Jeff Wilson, University of Michigan
I’m interested in sauropod dinosaurs, the fossil reptiles of the Indian Subcontinent, and ichnofossils.
1. What first got you interested or involved in your research field?
I was never interested in dinosaurs (or fossils, for that matter) as a child. I’m still not crazy about them. I loved anatomy from an early age, which manifested itself in unsupervised frog dissections and me following around my uncle, a surgeon, in hopes of getting into the operating room (which I did). This interest in anatomy led me to believe I should be a doctor, and so I took the MCAT and worked for a year as a surgical technician – only to find that I didn’t like the clinical atmosphere or dealing with patients. I didn’t really know what to do with myself at that point. I ran into my advisor at Kalamazoo College, Paul Sotherland, who recommended Gould’s book ‘Wonderful Life’ to me. That book changed everything. It brought together anatomy, evolution, history, and adventure in a way that I hadn’t thought about before. I wondered who could be doing that sort of work nearby and eventually wrote Paul Sereno, who in 1992 was fresh from his second trip to Ischigualasto. I drove down to Chicago to visit him, and he showed me the skull of Herrerasaurus, which was mysterious to me. I don’t remember much about what Paul and I talked about, but after a couple of weeks he called to invite me to spend three months in the Sahara excavating a sauropod graveyard. I remember him telling me we were driving there from London. I said yes.

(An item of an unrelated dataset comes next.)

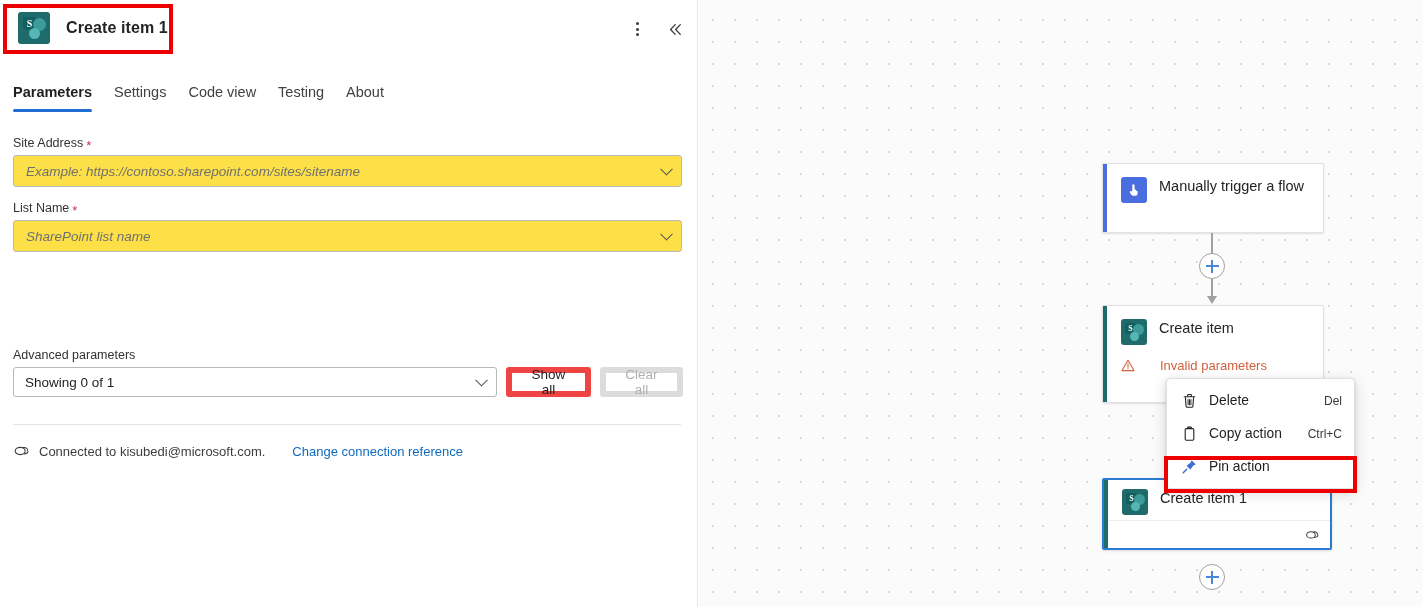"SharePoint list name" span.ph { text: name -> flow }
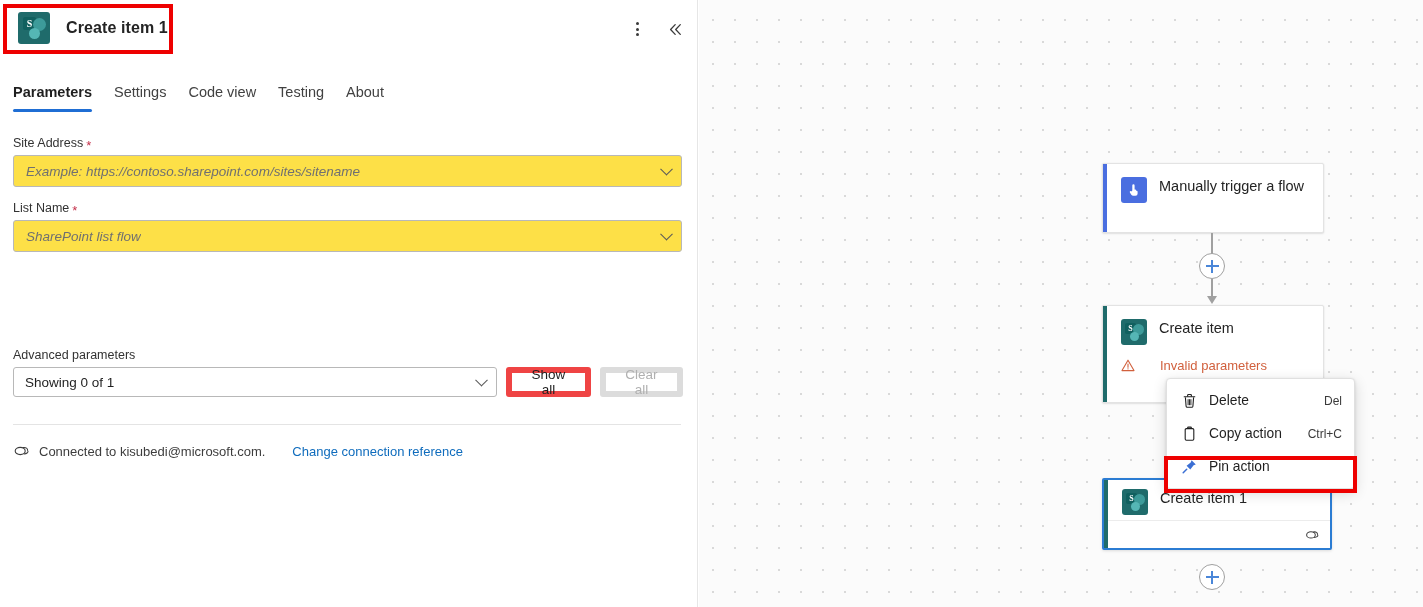"Advanced parameters" #adv-block { top: 348px -> 328px }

2. What is your favourite piece of research?
I will take a ‘pass’ on this question, but I will say that the most fun I ever had working on a manuscript was when Matt Carrano and I put together the ‘response to reviewers’ for our 1999 paper on wide-gauge sauropod trackmakers. We were graduate students then, and we were reviewed by the formidable R. McNeill Alexander, Martin Lockley and Tony Thulborn. Thulborn alone had 80+ marginal annotations specifically about word choice and composition. He was so charming in the way he flayed the paper, one had to laugh. Example: we used the word “freer” in the original to refer to titanosaur vertebral articulations, to which he wrote something like (from memory, not a direct quote), “Gentlemen, there is no ‘freer’ ? one is either free or not, just like one cannot be ‘partially pregnant’ or ‘somewhat dead’.” Ha! There’s more to the story, but I’ll end here.
3. What do you think is the most interesting or important discovery in your field in recent years?
I really admire some recent work on saurischian dinosaurs, but it is difficult to pick one discovery. Perhaps I’ll go with a technique. I was really blown away by Steve Gatesy’s recent SVP talk on 3-D motion analysis in birds.
4. What do you think is the biggest unanswered question in your field right now?
Sample sizes are typically quite low for sauropod dinosaur species, many of which are represented by a single exemplar. We have become habituated to describing all (or most) morphological variation in our exemplars as differentiating species or genera, often without entertaining the possibility of within-individual, within-population, and within-species variation. Discriminating among these sources of variation is to me one of the most important questions facing us.
5. What advice would you give to students about research?
Philip Gingerich wrote this nice paper ‘George Gaylord Simpson: Empirical Theoretician’ in which he examined and categorized the nearly 13,000 pages of Simpson’s primary output. Although he was thought of as a ‘theoretician’, much of Simpson’s work, especially his early work, was empirical. I think that collecting careful, quality empirical data is important, and I would encourage students build their datasets with a question in mind. Bigger is not necessarily better; the dataset should be small enough that it can be managed and mastered.